◆ **TASK GOAL**: In the issue report below on compiling a ConvLSTM3D model with AWS NeuronX, reproduce everything from "However, when actually" down to "for production deployment." word for word.

◆ **SELECTED EXCERPT**:
-
Notifications
You must be signed in to change notification settings - Fork 176
Description
I've spent several days trying to compile a ConvLSTM3D-based Keras model with AWS NeuronX (TF 2.10.1, Neuron SDK latest). In my use case I do inference every 15 minutes (total inference time less than 15 seconds), so Inf2 would be great for me instead of keeping a GPU backed instance up 24/7, or waiting up to 10 minutes for it stop between inference calls.
The model uses ConvLSTM3D, Conv3D, Dense, BatchNorm, Embeddings, and a simple custom Temporal Attention layer.
According to the official Neuron Ops List, these ops are either directly supported or composed of supported ops.
I validated the model with analyze_model() and it reported ~78% of ops supported.
However, when actually tracing with tfnx.trace(), Neuron only compiles ~11-13% of the graph — even with minimal control flow and no unnecessary ops. This wouldn't work for production deployment.
Key concerns:
Discrepancy between analyze_model report and actual trace compile percentage
Poor support for common ops like LSTM/ConvLSTM or MatMul inside attention mechanisms
Lack of transparency on how control flow ops block entire graph segments from tracing
No clear documentation on how to structure models for better compilation rates
I’m happy to provide example code and the full trace logs if you want.
Thanks

◆ **RECORDS PROVIDED**:
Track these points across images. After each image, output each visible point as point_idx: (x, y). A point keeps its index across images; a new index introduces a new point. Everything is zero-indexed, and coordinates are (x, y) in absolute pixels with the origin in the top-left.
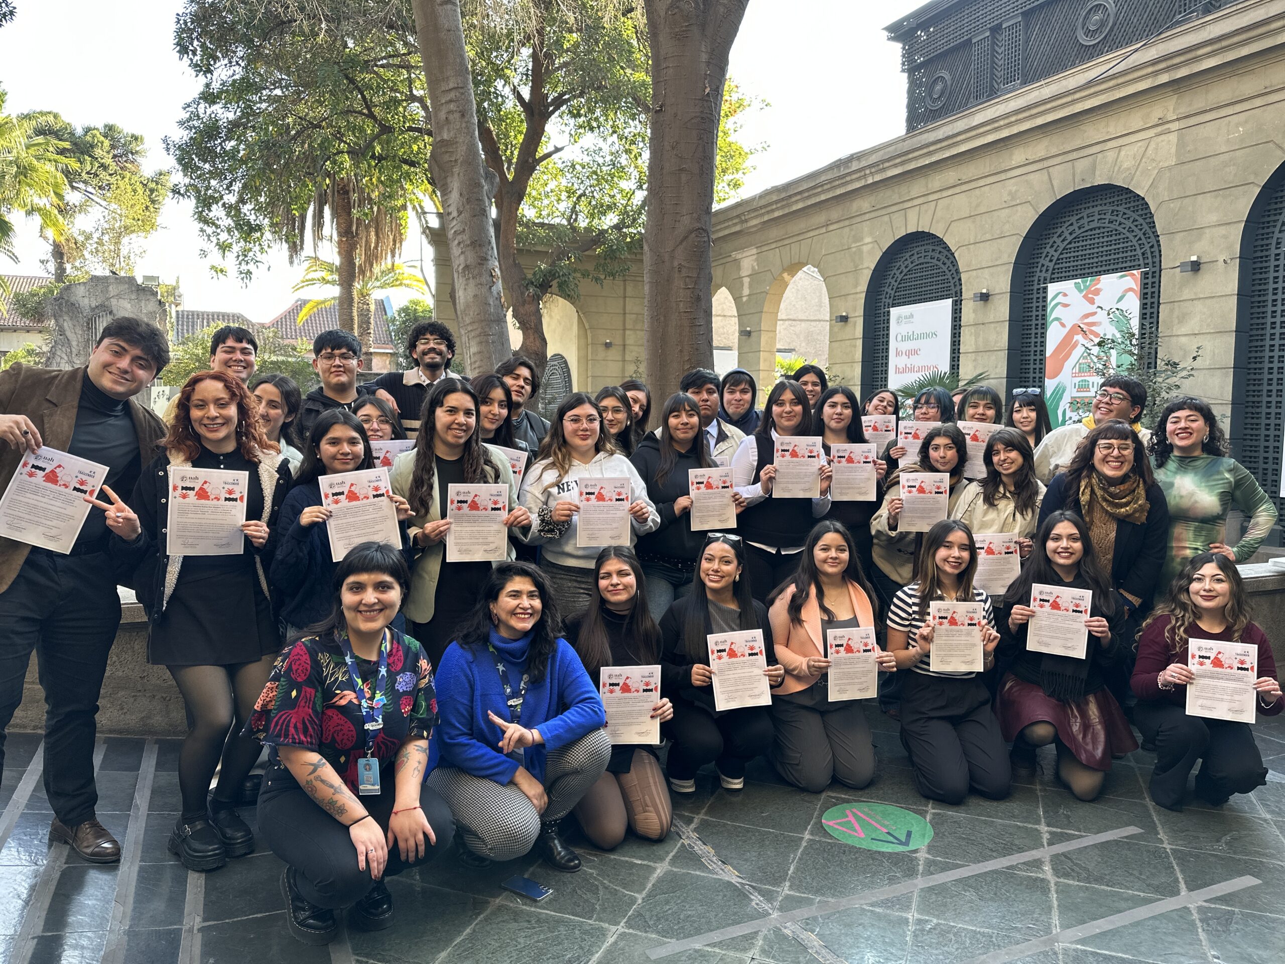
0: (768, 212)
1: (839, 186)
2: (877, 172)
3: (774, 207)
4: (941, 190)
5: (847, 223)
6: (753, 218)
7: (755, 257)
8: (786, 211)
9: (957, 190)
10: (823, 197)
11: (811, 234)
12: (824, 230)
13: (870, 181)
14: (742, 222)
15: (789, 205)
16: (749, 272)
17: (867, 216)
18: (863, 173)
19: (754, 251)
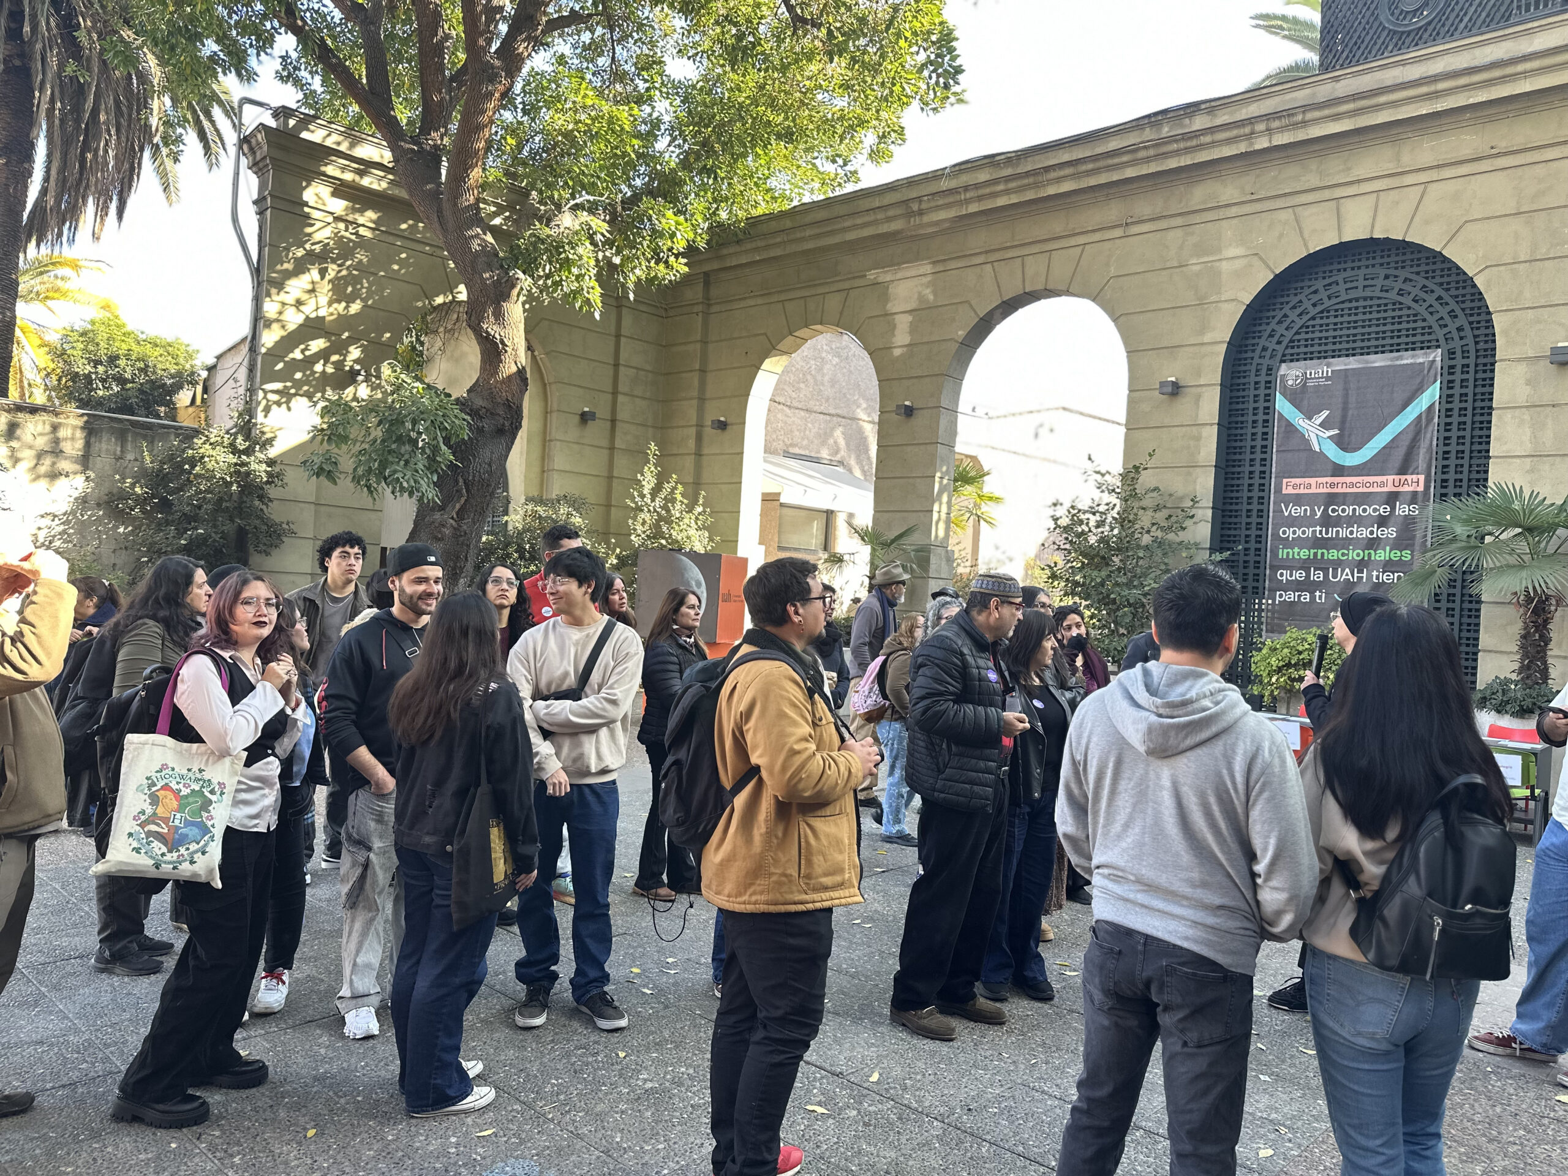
0: (980, 198)
1: (1177, 153)
2: (1282, 129)
3: (1001, 187)
4: (1438, 166)
5: (1179, 221)
6: (938, 208)
7: (929, 278)
8: (1030, 195)
9: (1484, 166)
10: (1130, 173)
11: (1082, 240)
12: (1118, 233)
13: (1262, 143)
14: (910, 214)
15: (1036, 186)
16: (912, 305)
17: (1234, 211)
18: (1247, 130)
19: (928, 268)
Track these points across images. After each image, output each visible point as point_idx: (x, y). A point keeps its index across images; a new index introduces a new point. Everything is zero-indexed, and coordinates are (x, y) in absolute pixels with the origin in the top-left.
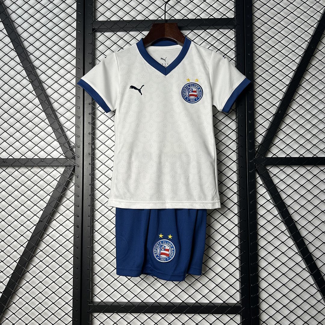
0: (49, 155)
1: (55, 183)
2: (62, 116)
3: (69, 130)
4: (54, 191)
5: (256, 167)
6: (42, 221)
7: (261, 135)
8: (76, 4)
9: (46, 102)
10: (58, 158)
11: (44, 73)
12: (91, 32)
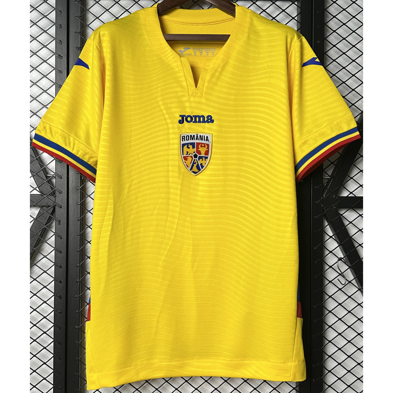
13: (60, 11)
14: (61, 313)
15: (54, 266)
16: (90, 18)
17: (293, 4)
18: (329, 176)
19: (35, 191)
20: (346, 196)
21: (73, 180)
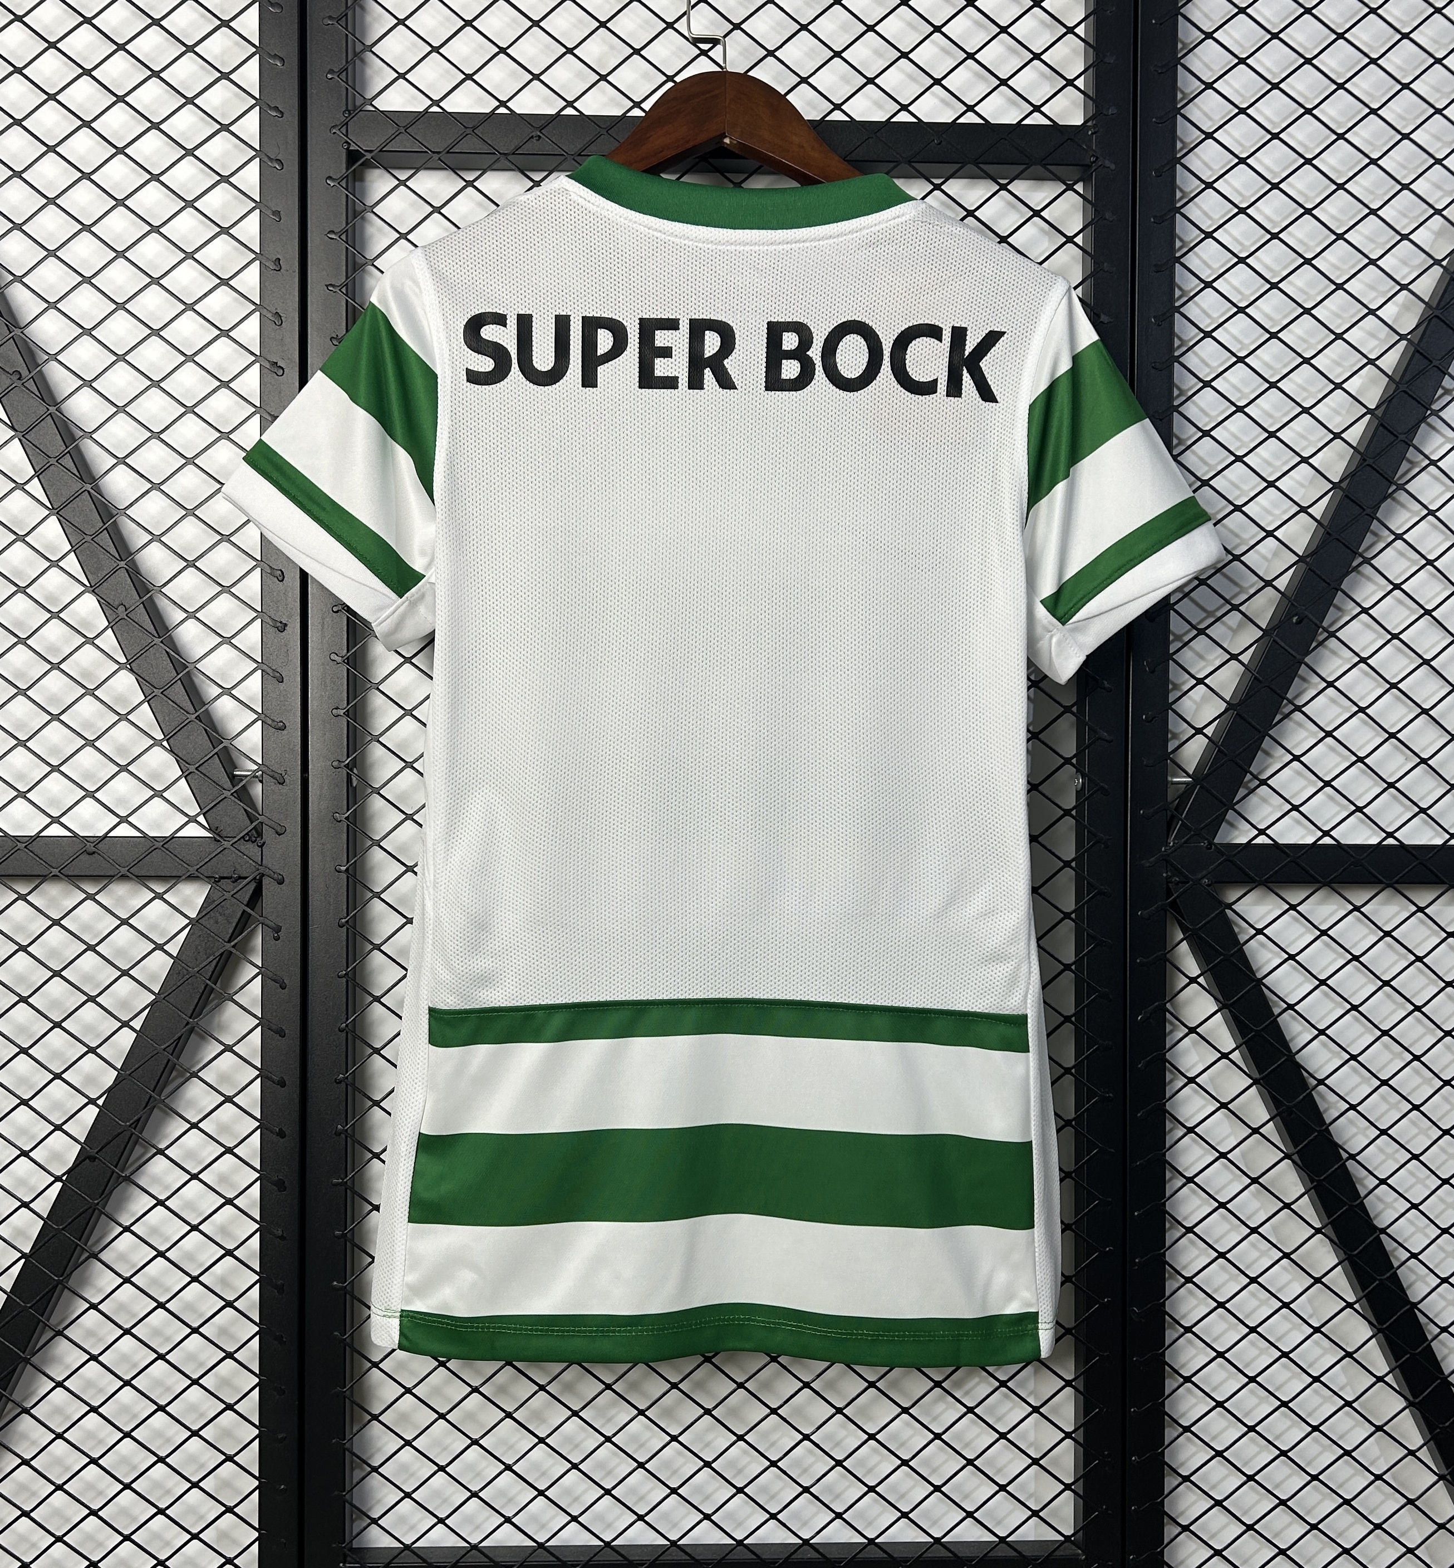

◆ **SOLVED PROBLEM**:
However, when actually tracing with tfnx.trace(), Neuron only compiles ~11-13% of the graph — even with minimal control flow and no unnecessary ops. This wouldn't work for production deployment.